Amefurikozō (雨降小僧, 雨降り小僧) is a type of Japanese yōkai. There is a depiction of this yōkai in Sekien Toriyama's collection of yōkai drawing the Konjaku Gazu Zoku Hyakki, and they can also be seen in the kibyōshi among other publications of the same era.

==Classics==
In the Konjaku Gazu Zoku Hyakki it wears a Japanese umbrella with its central pole missing, and it is depicted possessing a paper lantern. In the explanatory text, it says, "speaking of the rain god Ushi, there is the amefurikozō, who works as its jidō. (雨のかみを雨師（ushi）といふ 雨ふり小僧といへるものは めしつかはるる侍童（jidō）にや. Ame no kami o ame-shi (ushi) to ifu amefuri kozō to iheru mono wa meshitsu ka wa ruru (jidō) niya.)", stating that they are the jidō (children employed by the nobility) of the Chinese god of rain "Ushi".

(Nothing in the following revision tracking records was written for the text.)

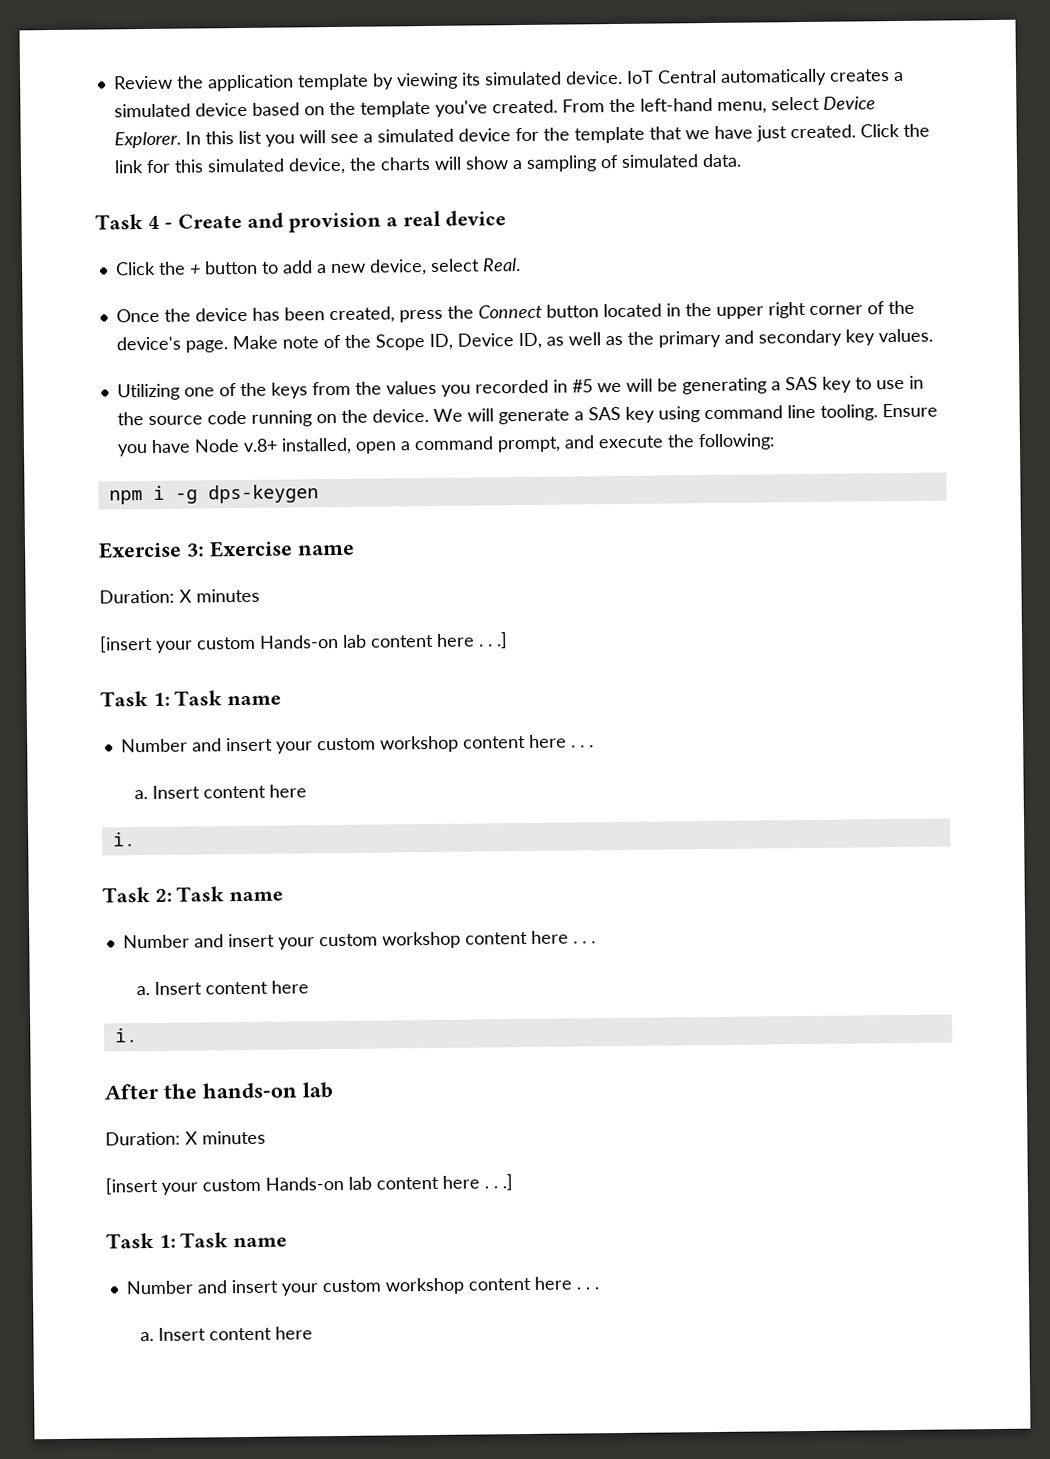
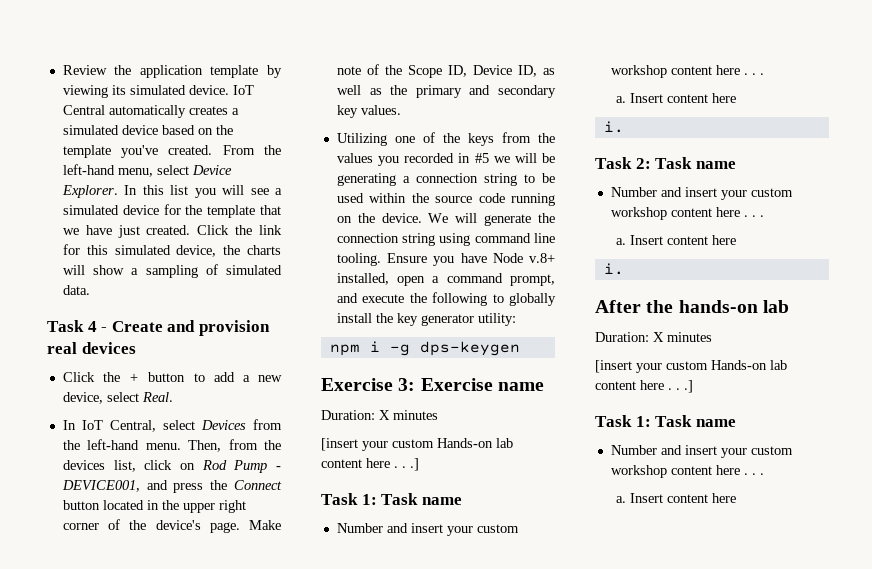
[386,210,507,227] a real device -> [47,342,136,354] real devices
[115,306,395,324] Once the device has been created, -> [62,419,282,432] [62,439,281,452] [62,460,281,473] [61,480,168,492] In IoT Central, select Devices from the left-hand menu. Then, from the devices list, click on Rod Pump - DEVICE001, and
[784,375,924,393] SAS key to use in -> [415,173,555,186] [336,193,407,203] connection string to be used within
[573,406,655,423] a SAS key -> [538,213,555,223] [336,233,436,246] the connection string
[697,433,776,451] following: -> [432,292,556,306] [336,313,516,326] following to globally install the key generator utility:

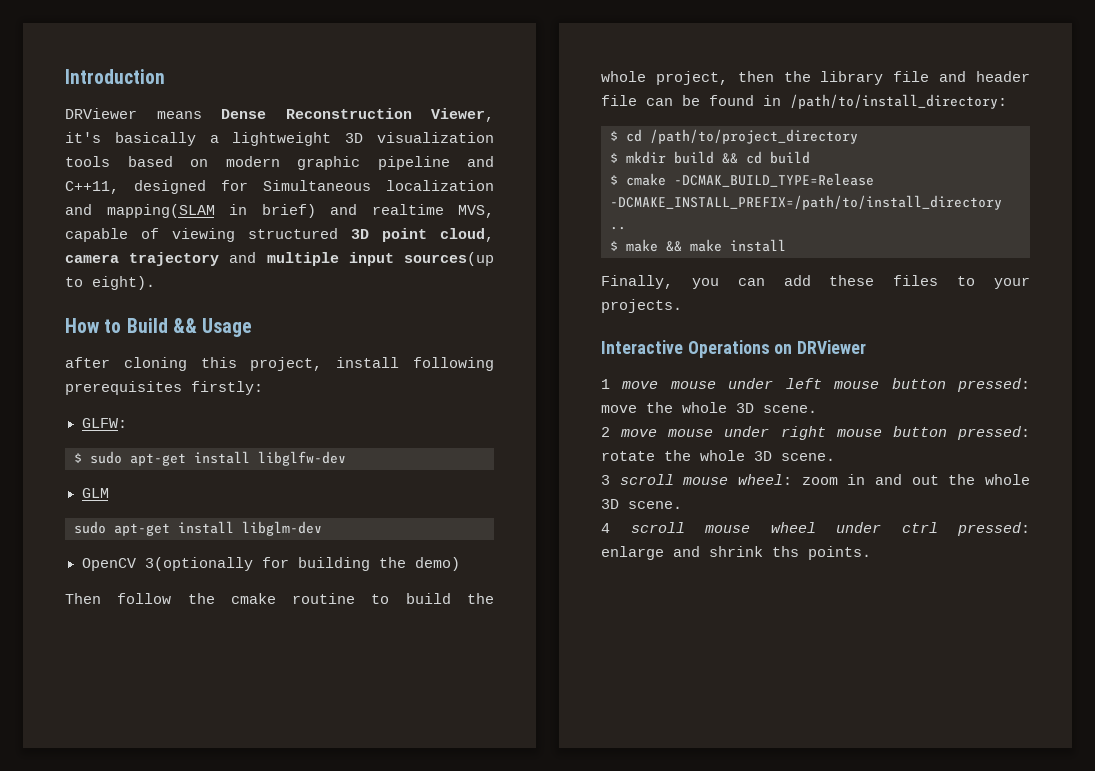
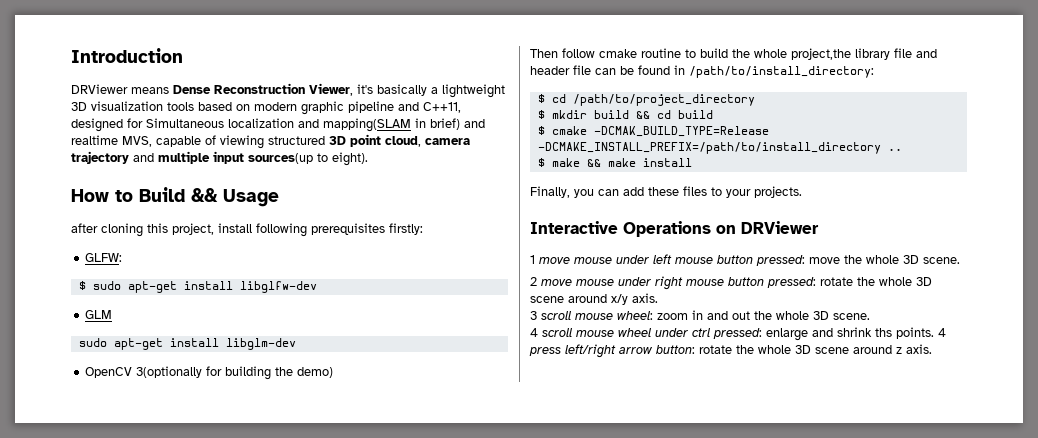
[187,593,215,604] the -> (595, 53) none
[655,71,811,85] project, then the -> [791,48,851,60] project,the
[781,453,835,461] scene. -> [530,293,658,305] scene around x/y axis.
(871, 553) none -> [938,328,946,337] [529,344,932,358] 4 press left/right arrow button: rotate the whole 3D scene around z axis.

Since Ushi (雨師) is an honorary title of the nobility (大人, "ushi"), and since jidō (侍童) can be understood as jidō (児童) meaning "children", there is the interpretation that it is a yōkai depicted using a play on words "a child employed by an adult".

In the kibyōshi of the Edo period, just like the popular kibyōshi character tōfu-kozō, they appear as yōkai that take on the role of servants. In the kibyōshi "Gozonji no Bakemono (御存之化物)" by Jihinari Sakuragawa and illustrated by Utagawa Toyokuni published in Kansei 4 (1792), when a man walks on a rainy night, a one-eyed amefurikozō wearing a bamboo kasa would step up possessing something in both its hands. Since they appear on rainy nights, and since they possess something in both hands, there is the interpretation that they can be understood as tōfu-kozō who also appears on rainy nights possessing tōfu.

==Modern==
According to yōkai literature published after the Showa and Heisei eras, there are theories that if one were to steal the umbrella from an amefurikozō and wear it, one would not be able to take it off; and that amefurikozō make it shower and delight at seeing people get troubled. According to the explanation at Mizuki Shigeru Road in Sakaiminato, Tottori Prefecture, the amefurikozō would be the one with the role of adjusting rain, something that is greatly related to the work and life of all living things.

In Norio Yamada's writing titled "Tōhoku Kaidan no Tabi", in the part titled "Amefurikozō", there is a story where at Sennin Pass in Kamihei District, Iwate Prefecture, a fox (kitsune) requested to an amefurikozō, "I shall be performing a fox's wedding (kitsune no yomeiri), so please make the rain fall," and when the kozō waved a paper lantern that it has making the rain suddenly fall, and during that time the fox's wedding was performed.